- _RECORD EXTRACTS_
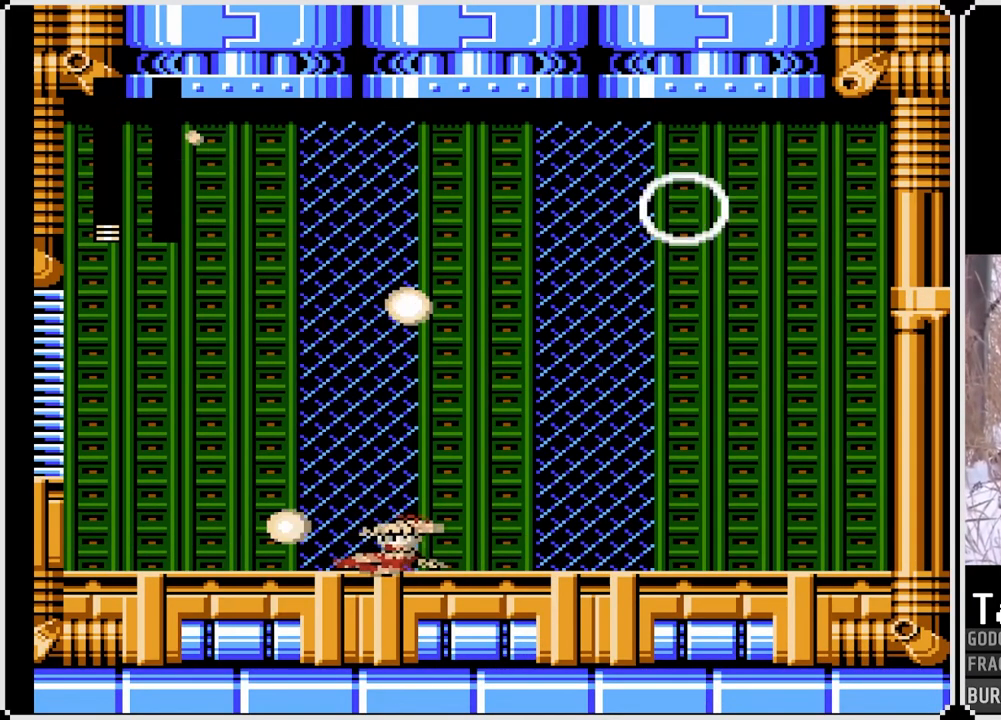
{"buttons": ["DPAD_DOWN", "DPAD_LEFT"], "left_stick": "center", "right_stick": "center", "events": [[83, "CROSS", "down"], [400, "DPAD_DOWN", "up"], [417, "CROSS", "up"], [417, "DPAD_RIGHT", "up"], [450, "DPAD_LEFT", "down"], [500, "DPAD_DOWN", "down"]]}
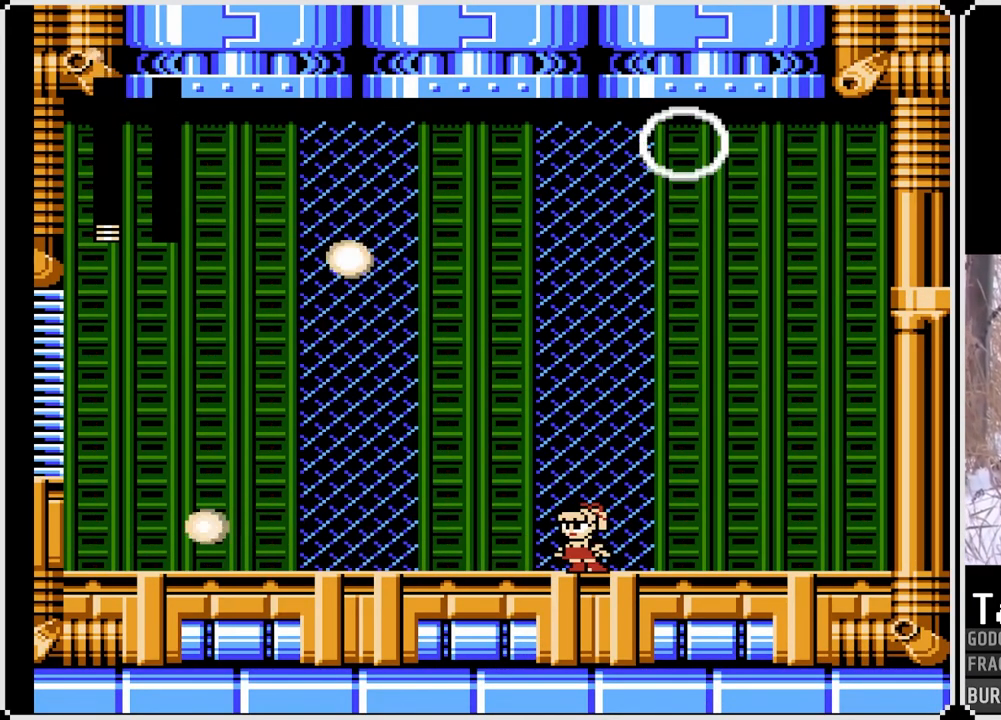
{"buttons": ["DPAD_DOWN"], "left_stick": "center", "right_stick": "center", "events": [[50, "CROSS", "down"], [417, "CROSS", "up"], [433, "DPAD_DOWN", "up"], [433, "DPAD_LEFT", "up"], [500, "DPAD_DOWN", "down"]]}
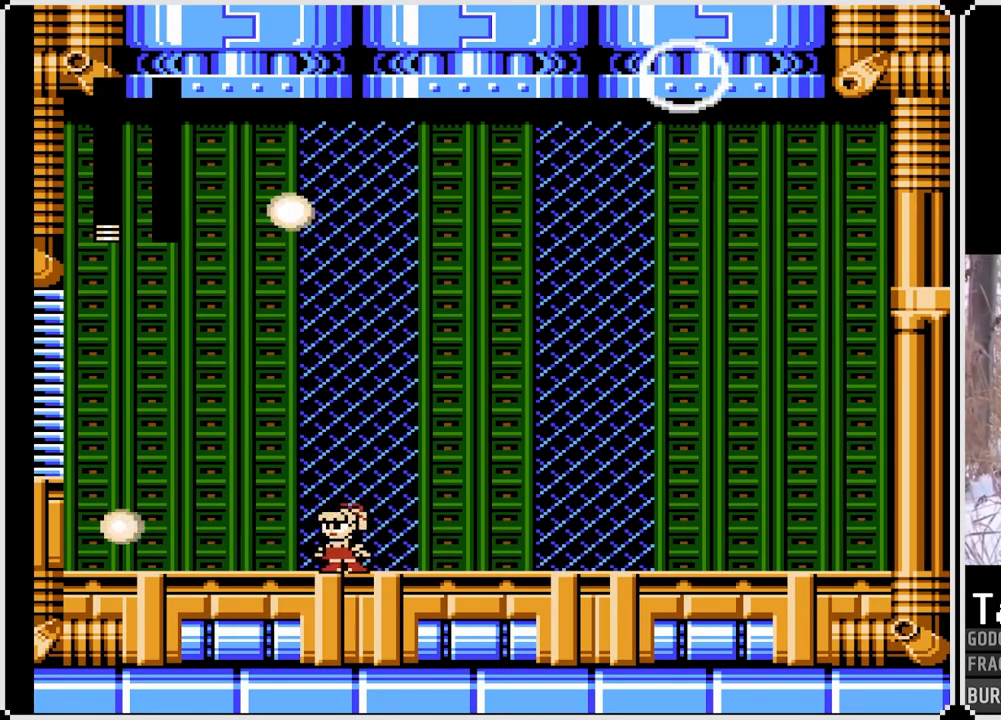
{"buttons": [], "left_stick": "center", "right_stick": "center", "events": [[17, "DPAD_RIGHT", "down"], [100, "CROSS", "down"], [367, "CROSS", "up"], [433, "DPAD_RIGHT", "up"], [450, "DPAD_DOWN", "up"]]}
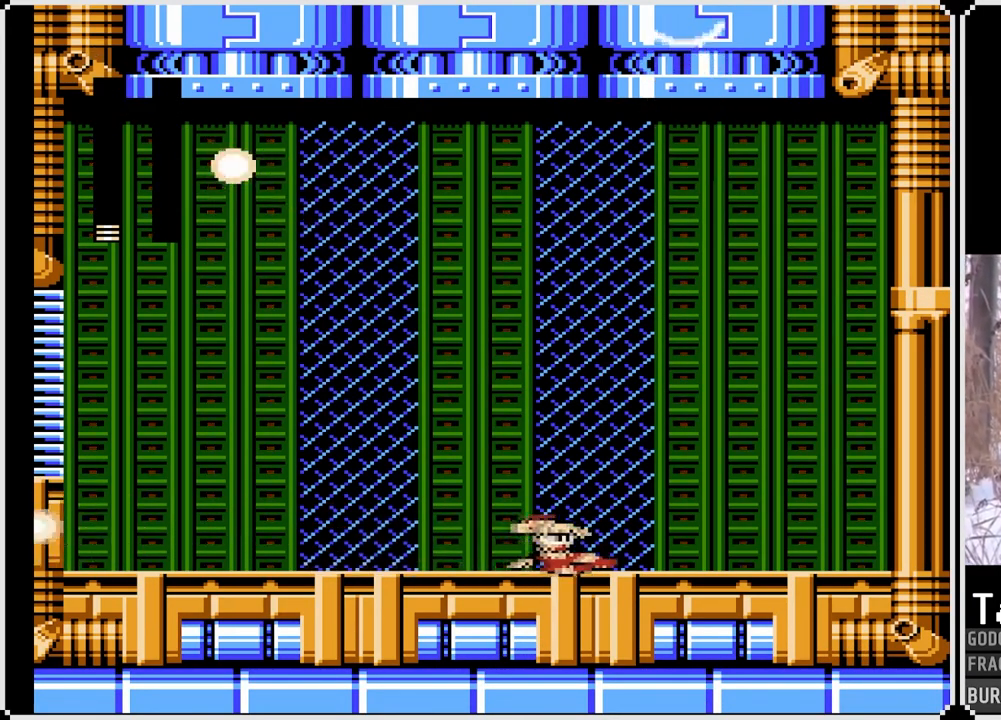
{"buttons": ["DPAD_RIGHT"], "left_stick": "center", "right_stick": "center", "events": [[33, "DPAD_DOWN", "down"], [50, "DPAD_LEFT", "down"], [83, "CROSS", "down"], [400, "CROSS", "up"], [433, "DPAD_DOWN", "up"], [433, "DPAD_LEFT", "up"], [483, "DPAD_RIGHT", "down"]]}
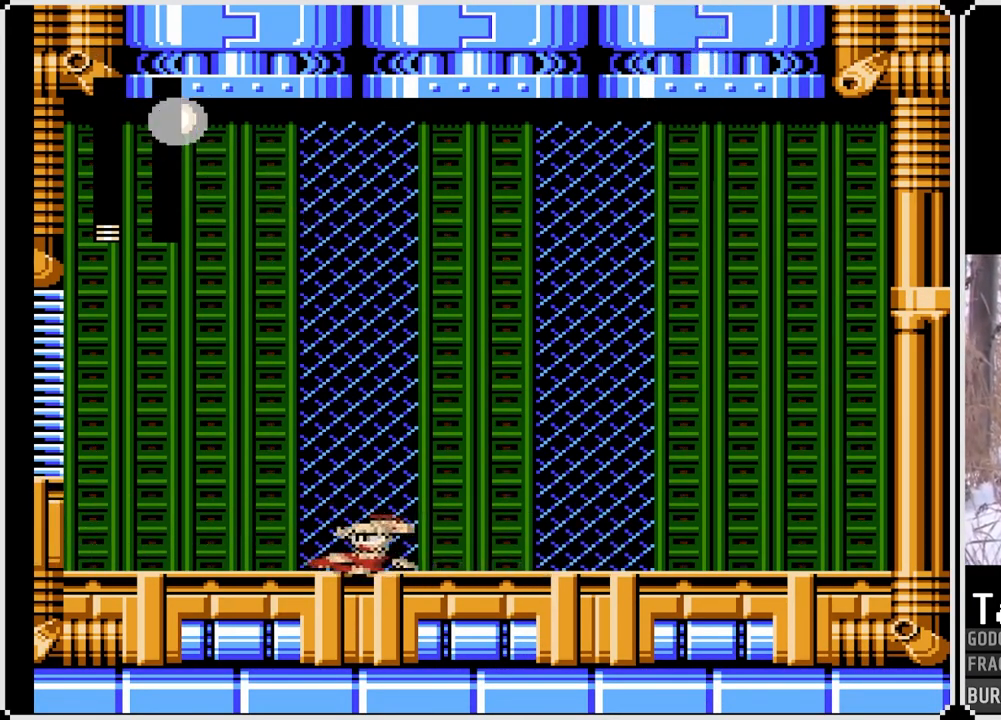
{"buttons": [], "left_stick": "center", "right_stick": "center", "events": [[33, "SQUARE", "down"], [267, "SQUARE", "up"], [433, "DPAD_RIGHT", "up"]]}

- _TASK_
Without the pictures, return all the records precisely as they stand.

- _WRITTEN REPLY_
{"buttons": ["DPAD_DOWN", "DPAD_LEFT"], "left_stick": "center", "right_stick": "center", "events": [[83, "CROSS", "down"], [400, "DPAD_DOWN", "up"], [417, "CROSS", "up"], [417, "DPAD_RIGHT", "up"], [450, "DPAD_LEFT", "down"], [500, "DPAD_DOWN", "down"]]}
{"buttons": ["DPAD_DOWN"], "left_stick": "center", "right_stick": "center", "events": [[50, "CROSS", "down"], [417, "CROSS", "up"], [433, "DPAD_DOWN", "up"], [433, "DPAD_LEFT", "up"], [500, "DPAD_DOWN", "down"]]}
{"buttons": [], "left_stick": "center", "right_stick": "center", "events": [[17, "DPAD_RIGHT", "down"], [100, "CROSS", "down"], [367, "CROSS", "up"], [433, "DPAD_RIGHT", "up"], [450, "DPAD_DOWN", "up"]]}
{"buttons": ["DPAD_RIGHT"], "left_stick": "center", "right_stick": "center", "events": [[33, "DPAD_DOWN", "down"], [50, "DPAD_LEFT", "down"], [83, "CROSS", "down"], [400, "CROSS", "up"], [433, "DPAD_DOWN", "up"], [433, "DPAD_LEFT", "up"], [483, "DPAD_RIGHT", "down"]]}
{"buttons": [], "left_stick": "center", "right_stick": "center", "events": [[33, "SQUARE", "down"], [267, "SQUARE", "up"], [433, "DPAD_RIGHT", "up"]]}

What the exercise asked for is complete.